### Task objective
Your answer should be the entire listing, printed exactly.
──────────
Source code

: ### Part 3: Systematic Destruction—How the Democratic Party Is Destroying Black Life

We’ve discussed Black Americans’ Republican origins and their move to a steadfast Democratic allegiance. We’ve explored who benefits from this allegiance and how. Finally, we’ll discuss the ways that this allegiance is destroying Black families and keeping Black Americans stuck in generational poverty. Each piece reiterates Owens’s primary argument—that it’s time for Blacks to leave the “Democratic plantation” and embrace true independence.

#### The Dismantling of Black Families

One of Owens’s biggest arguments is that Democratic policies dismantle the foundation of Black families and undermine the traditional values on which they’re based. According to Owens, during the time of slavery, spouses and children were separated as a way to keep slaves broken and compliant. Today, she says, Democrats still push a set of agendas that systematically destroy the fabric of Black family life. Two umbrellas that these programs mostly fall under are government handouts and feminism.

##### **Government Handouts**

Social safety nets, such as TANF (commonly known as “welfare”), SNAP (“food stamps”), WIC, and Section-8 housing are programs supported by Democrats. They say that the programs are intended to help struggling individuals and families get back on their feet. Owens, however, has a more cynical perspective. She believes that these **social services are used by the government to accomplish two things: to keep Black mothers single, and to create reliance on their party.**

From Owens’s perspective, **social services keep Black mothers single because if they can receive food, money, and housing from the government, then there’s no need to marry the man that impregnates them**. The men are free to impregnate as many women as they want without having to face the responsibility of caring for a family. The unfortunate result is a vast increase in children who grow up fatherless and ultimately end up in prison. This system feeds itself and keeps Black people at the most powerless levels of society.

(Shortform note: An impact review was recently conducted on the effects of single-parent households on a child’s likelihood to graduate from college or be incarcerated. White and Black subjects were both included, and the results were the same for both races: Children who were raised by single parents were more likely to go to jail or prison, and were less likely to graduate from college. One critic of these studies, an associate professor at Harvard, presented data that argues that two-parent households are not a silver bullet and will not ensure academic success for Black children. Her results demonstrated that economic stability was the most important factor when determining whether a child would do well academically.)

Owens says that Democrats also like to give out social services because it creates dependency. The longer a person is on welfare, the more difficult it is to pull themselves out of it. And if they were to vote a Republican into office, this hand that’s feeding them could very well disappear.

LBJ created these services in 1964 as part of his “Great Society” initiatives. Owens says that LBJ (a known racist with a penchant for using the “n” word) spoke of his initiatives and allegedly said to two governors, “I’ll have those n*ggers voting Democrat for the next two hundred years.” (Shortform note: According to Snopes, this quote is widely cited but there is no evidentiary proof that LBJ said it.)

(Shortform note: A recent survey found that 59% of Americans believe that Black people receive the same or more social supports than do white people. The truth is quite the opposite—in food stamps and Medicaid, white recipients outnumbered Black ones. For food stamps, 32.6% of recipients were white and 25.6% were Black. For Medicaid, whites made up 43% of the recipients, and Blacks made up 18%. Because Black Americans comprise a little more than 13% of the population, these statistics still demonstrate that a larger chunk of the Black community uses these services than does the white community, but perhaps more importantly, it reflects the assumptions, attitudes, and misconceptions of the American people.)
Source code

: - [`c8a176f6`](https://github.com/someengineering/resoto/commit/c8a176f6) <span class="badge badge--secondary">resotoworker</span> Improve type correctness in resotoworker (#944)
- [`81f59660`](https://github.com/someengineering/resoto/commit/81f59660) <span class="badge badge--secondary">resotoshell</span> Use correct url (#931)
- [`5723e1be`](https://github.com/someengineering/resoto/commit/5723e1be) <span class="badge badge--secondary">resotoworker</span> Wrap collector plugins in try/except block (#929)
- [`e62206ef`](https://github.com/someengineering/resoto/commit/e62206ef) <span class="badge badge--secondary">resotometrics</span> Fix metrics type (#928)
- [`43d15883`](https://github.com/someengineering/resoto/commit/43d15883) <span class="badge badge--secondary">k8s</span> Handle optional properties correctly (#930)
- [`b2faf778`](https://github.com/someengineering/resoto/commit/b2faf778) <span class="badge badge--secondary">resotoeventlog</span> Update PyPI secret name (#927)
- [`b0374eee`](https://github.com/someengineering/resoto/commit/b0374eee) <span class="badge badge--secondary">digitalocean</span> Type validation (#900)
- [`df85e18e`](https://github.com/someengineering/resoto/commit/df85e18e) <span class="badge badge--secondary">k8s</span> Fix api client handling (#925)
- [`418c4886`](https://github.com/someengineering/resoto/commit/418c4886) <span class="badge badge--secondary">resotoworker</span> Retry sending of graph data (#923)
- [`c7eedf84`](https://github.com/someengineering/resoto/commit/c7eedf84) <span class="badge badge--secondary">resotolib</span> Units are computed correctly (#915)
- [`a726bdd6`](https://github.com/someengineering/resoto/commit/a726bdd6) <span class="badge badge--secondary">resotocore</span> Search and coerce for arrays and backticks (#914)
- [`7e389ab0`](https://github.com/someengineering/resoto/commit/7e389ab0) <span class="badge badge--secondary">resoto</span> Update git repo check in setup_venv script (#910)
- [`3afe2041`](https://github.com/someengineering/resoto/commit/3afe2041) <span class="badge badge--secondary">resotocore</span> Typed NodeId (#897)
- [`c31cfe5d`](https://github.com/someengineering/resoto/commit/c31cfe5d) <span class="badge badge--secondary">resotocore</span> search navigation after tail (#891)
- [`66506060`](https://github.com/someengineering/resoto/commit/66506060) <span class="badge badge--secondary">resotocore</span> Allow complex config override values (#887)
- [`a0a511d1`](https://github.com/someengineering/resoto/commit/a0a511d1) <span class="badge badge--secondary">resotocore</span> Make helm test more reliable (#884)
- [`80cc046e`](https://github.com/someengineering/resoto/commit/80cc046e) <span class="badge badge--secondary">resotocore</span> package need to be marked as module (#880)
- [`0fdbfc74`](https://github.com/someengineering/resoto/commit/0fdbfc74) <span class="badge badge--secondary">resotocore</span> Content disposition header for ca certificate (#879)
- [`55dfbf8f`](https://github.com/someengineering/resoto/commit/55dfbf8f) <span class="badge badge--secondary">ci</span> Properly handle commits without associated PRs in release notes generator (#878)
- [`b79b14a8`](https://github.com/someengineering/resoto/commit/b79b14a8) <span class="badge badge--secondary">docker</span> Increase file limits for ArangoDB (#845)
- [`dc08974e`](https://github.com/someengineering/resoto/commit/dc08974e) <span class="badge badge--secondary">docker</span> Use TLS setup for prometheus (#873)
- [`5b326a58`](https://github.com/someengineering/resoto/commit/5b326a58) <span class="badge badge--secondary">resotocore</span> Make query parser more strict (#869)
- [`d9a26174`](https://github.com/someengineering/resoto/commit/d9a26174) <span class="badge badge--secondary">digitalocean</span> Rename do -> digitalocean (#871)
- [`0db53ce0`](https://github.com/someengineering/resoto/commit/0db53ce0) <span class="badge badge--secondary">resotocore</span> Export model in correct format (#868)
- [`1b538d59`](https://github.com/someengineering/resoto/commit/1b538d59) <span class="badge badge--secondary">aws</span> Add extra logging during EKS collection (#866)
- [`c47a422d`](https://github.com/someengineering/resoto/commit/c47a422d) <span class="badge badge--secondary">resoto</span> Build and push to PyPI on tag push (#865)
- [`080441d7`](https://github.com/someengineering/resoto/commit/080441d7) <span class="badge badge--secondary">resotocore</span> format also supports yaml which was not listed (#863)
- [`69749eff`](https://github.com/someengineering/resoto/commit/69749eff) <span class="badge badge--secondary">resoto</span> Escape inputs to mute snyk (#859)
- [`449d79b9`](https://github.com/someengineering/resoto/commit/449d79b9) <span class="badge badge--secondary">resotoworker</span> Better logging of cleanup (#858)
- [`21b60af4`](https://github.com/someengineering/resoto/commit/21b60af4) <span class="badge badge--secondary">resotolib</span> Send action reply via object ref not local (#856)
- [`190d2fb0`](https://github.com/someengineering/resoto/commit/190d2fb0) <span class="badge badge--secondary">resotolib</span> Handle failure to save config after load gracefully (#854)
──────────
### Final answer
Source code

: ### Part 3: Systematic Destruction—How the Democratic Party Is Destroying Black Life

We’ve discussed Black Americans’ Republican origins and their move to a steadfast Democratic allegiance. We’ve explored who benefits from this allegiance and how. Finally, we’ll discuss the ways that this allegiance is destroying Black families and keeping Black Americans stuck in generational poverty. Each piece reiterates Owens’s primary argument—that it’s time for Blacks to leave the “Democratic plantation” and embrace true independence.

#### The Dismantling of Black Families

One of Owens’s biggest arguments is that Democratic policies dismantle the foundation of Black families and undermine the traditional values on which they’re based. According to Owens, during the time of slavery, spouses and children were separated as a way to keep slaves broken and compliant. Today, she says, Democrats still push a set of agendas that systematically destroy the fabric of Black family life. Two umbrellas that these programs mostly fall under are government handouts and feminism.

##### **Government Handouts**

Social safety nets, such as TANF (commonly known as “welfare”), SNAP (“food stamps”), WIC, and Section-8 housing are programs supported by Democrats. They say that the programs are intended to help struggling individuals and families get back on their feet. Owens, however, has a more cynical perspective. She believes that these **social services are used by the government to accomplish two things: to keep Black mothers single, and to create reliance on their party.**

From Owens’s perspective, **social services keep Black mothers single because if they can receive food, money, and housing from the government, then there’s no need to marry the man that impregnates them**. The men are free to impregnate as many women as they want without having to face the responsibility of caring for a family. The unfortunate result is a vast increase in children who grow up fatherless and ultimately end up in prison. This system feeds itself and keeps Black people at the most powerless levels of society.

(Shortform note: An impact review was recently conducted on the effects of single-parent households on a child’s likelihood to graduate from college or be incarcerated. White and Black subjects were both included, and the results were the same for both races: Children who were raised by single parents were more likely to go to jail or prison, and were less likely to graduate from college. One critic of these studies, an associate professor at Harvard, presented data that argues that two-parent households are not a silver bullet and will not ensure academic success for Black children. Her results demonstrated that economic stability was the most important factor when determining whether a child would do well academically.)

Owens says that Democrats also like to give out social services because it creates dependency. The longer a person is on welfare, the more difficult it is to pull themselves out of it. And if they were to vote a Republican into office, this hand that’s feeding them could very well disappear.

LBJ created these services in 1964 as part of his “Great Society” initiatives. Owens says that LBJ (a known racist with a penchant for using the “n” word) spoke of his initiatives and allegedly said to two governors, “I’ll have those n*ggers voting Democrat for the next two hundred years.” (Shortform note: According to Snopes, this quote is widely cited but there is no evidentiary proof that LBJ said it.)

(Shortform note: A recent survey found that 59% of Americans believe that Black people receive the same or more social supports than do white people. The truth is quite the opposite—in food stamps and Medicaid, white recipients outnumbered Black ones. For food stamps, 32.6% of recipients were white and 25.6% were Black. For Medicaid, whites made up 43% of the recipients, and Blacks made up 18%. Because Black Americans comprise a little more than 13% of the population, these statistics still demonstrate that a larger chunk of the Black community uses these services than does the white community, but perhaps more importantly, it reflects the assumptions, attitudes, and misconceptions of the American people.)
Source code

: - [`c8a176f6`](https://github.com/someengineering/resoto/commit/c8a176f6) <span class="badge badge--secondary">resotoworker</span> Improve type correctness in resotoworker (#944)
- [`81f59660`](https://github.com/someengineering/resoto/commit/81f59660) <span class="badge badge--secondary">resotoshell</span> Use correct url (#931)
- [`5723e1be`](https://github.com/someengineering/resoto/commit/5723e1be) <span class="badge badge--secondary">resotoworker</span> Wrap collector plugins in try/except block (#929)
- [`e62206ef`](https://github.com/someengineering/resoto/commit/e62206ef) <span class="badge badge--secondary">resotometrics</span> Fix metrics type (#928)
- [`43d15883`](https://github.com/someengineering/resoto/commit/43d15883) <span class="badge badge--secondary">k8s</span> Handle optional properties correctly (#930)
- [`b2faf778`](https://github.com/someengineering/resoto/commit/b2faf778) <span class="badge badge--secondary">resotoeventlog</span> Update PyPI secret name (#927)
- [`b0374eee`](https://github.com/someengineering/resoto/commit/b0374eee) <span class="badge badge--secondary">digitalocean</span> Type validation (#900)
- [`df85e18e`](https://github.com/someengineering/resoto/commit/df85e18e) <span class="badge badge--secondary">k8s</span> Fix api client handling (#925)
- [`418c4886`](https://github.com/someengineering/resoto/commit/418c4886) <span class="badge badge--secondary">resotoworker</span> Retry sending of graph data (#923)
- [`c7eedf84`](https://github.com/someengineering/resoto/commit/c7eedf84) <span class="badge badge--secondary">resotolib</span> Units are computed correctly (#915)
- [`a726bdd6`](https://github.com/someengineering/resoto/commit/a726bdd6) <span class="badge badge--secondary">resotocore</span> Search and coerce for arrays and backticks (#914)
- [`7e389ab0`](https://github.com/someengineering/resoto/commit/7e389ab0) <span class="badge badge--secondary">resoto</span> Update git repo check in setup_venv script (#910)
- [`3afe2041`](https://github.com/someengineering/resoto/commit/3afe2041) <span class="badge badge--secondary">resotocore</span> Typed NodeId (#897)
- [`c31cfe5d`](https://github.com/someengineering/resoto/commit/c31cfe5d) <span class="badge badge--secondary">resotocore</span> search navigation after tail (#891)
- [`66506060`](https://github.com/someengineering/resoto/commit/66506060) <span class="badge badge--secondary">resotocore</span> Allow complex config override values (#887)
- [`a0a511d1`](https://github.com/someengineering/resoto/commit/a0a511d1) <span class="badge badge--secondary">resotocore</span> Make helm test more reliable (#884)
- [`80cc046e`](https://github.com/someengineering/resoto/commit/80cc046e) <span class="badge badge--secondary">resotocore</span> package need to be marked as module (#880)
- [`0fdbfc74`](https://github.com/someengineering/resoto/commit/0fdbfc74) <span class="badge badge--secondary">resotocore</span> Content disposition header for ca certificate (#879)
- [`55dfbf8f`](https://github.com/someengineering/resoto/commit/55dfbf8f) <span class="badge badge--secondary">ci</span> Properly handle commits without associated PRs in release notes generator (#878)
- [`b79b14a8`](https://github.com/someengineering/resoto/commit/b79b14a8) <span class="badge badge--secondary">docker</span> Increase file limits for ArangoDB (#845)
- [`dc08974e`](https://github.com/someengineering/resoto/commit/dc08974e) <span class="badge badge--secondary">docker</span> Use TLS setup for prometheus (#873)
- [`5b326a58`](https://github.com/someengineering/resoto/commit/5b326a58) <span class="badge badge--secondary">resotocore</span> Make query parser more strict (#869)
- [`d9a26174`](https://github.com/someengineering/resoto/commit/d9a26174) <span class="badge badge--secondary">digitalocean</span> Rename do -> digitalocean (#871)
- [`0db53ce0`](https://github.com/someengineering/resoto/commit/0db53ce0) <span class="badge badge--secondary">resotocore</span> Export model in correct format (#868)
- [`1b538d59`](https://github.com/someengineering/resoto/commit/1b538d59) <span class="badge badge--secondary">aws</span> Add extra logging during EKS collection (#866)
- [`c47a422d`](https://github.com/someengineering/resoto/commit/c47a422d) <span class="badge badge--secondary">resoto</span> Build and push to PyPI on tag push (#865)
- [`080441d7`](https://github.com/someengineering/resoto/commit/080441d7) <span class="badge badge--secondary">resotocore</span> format also supports yaml which was not listed (#863)
- [`69749eff`](https://github.com/someengineering/resoto/commit/69749eff) <span class="badge badge--secondary">resoto</span> Escape inputs to mute snyk (#859)
- [`449d79b9`](https://github.com/someengineering/resoto/commit/449d79b9) <span class="badge badge--secondary">resotoworker</span> Better logging of cleanup (#858)
- [`21b60af4`](https://github.com/someengineering/resoto/commit/21b60af4) <span class="badge badge--secondary">resotolib</span> Send action reply via object ref not local (#856)
- [`190d2fb0`](https://github.com/someengineering/resoto/commit/190d2fb0) <span class="badge badge--secondary">resotolib</span> Handle failure to save config after load gracefully (#854)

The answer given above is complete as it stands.